- The stock price of Warner Bros. Discovery (WBD) fell over 16% during intraday trading today. This is why.
The stock price of Warner Bros. Discovery (WBD) fell over 16% during intraday trading today. Investors are responding to the company’s second-quarter results.
Warner Bros. Discovery had reported a Q2 EPS of ($1.50), which was $1.62 lower than analyst estimates of $0.12. And the revenue for the quarter was $9.83 billion compared to the consensus estimate of $11.87 billion. The company reported a $3.32 billion loss for the second quarter, which was largely associated with obstacles linked to the recent merger. This was Warner Bros.
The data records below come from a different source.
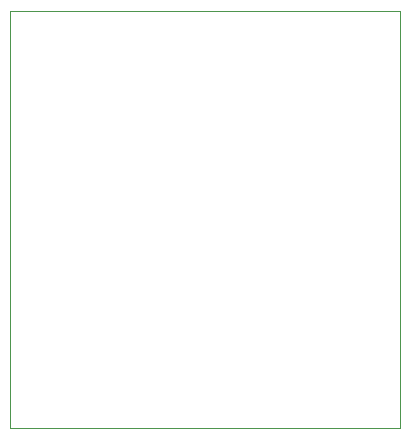
<source format=gbr>
%TF.GenerationSoftware,KiCad,Pcbnew,(6.0.9)*%
%TF.CreationDate,2022-11-26T15:45:47+01:00*%
%TF.ProjectId,h3_extra_ports,68335f65-7874-4726-915f-706f7274732e,rev?*%
%TF.SameCoordinates,Original*%
%TF.FileFunction,Profile,NP*%
%FSLAX46Y46*%
G04 Gerber Fmt 4.6, Leading zero omitted, Abs format (unit mm)*
G04 Created by KiCad (PCBNEW (6.0.9)) date 2022-11-26 15:45:47*
%MOMM*%
%LPD*%
G01*
G04 APERTURE LIST*
%TA.AperFunction,Profile*%
%ADD10C,0.100000*%
%TD*%
G04 APERTURE END LIST*
D10*
X188595000Y-67945000D02*
X188595000Y-48768000D01*
X155575000Y-84074000D02*
X155575000Y-48768000D01*
X155575000Y-48768000D02*
X188595000Y-48768000D01*
X188595000Y-84074000D02*
X188595000Y-67945000D01*
X187325000Y-84074000D02*
X155575000Y-84074000D01*
X187325000Y-84074000D02*
X188595000Y-84074000D01*
M02*

</source>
Discovery’s first quarterly report since the $43 billion merger.
Warner Bros. Discovery ended the second quarter with 92.1 million subscribers across streaming platforms, which was up about 1.7 million from the first quarter. And the company expects to see about 130 million global streaming subscribers by 2025. The company is currently considering a free and ad-supported streaming plan.
HBO Max is going to be combined with Discovery+ into one platform, which will launch next summer. In the meantime, the two platforms will share content including content from Chip and Joanna Gaines’ Magnolia Network. CNN will also have a hub on Discovery+, which will include original programs like “Stanley Tucci: Searching for Italy” and “Anthony Bourdain: Parts Unknown.”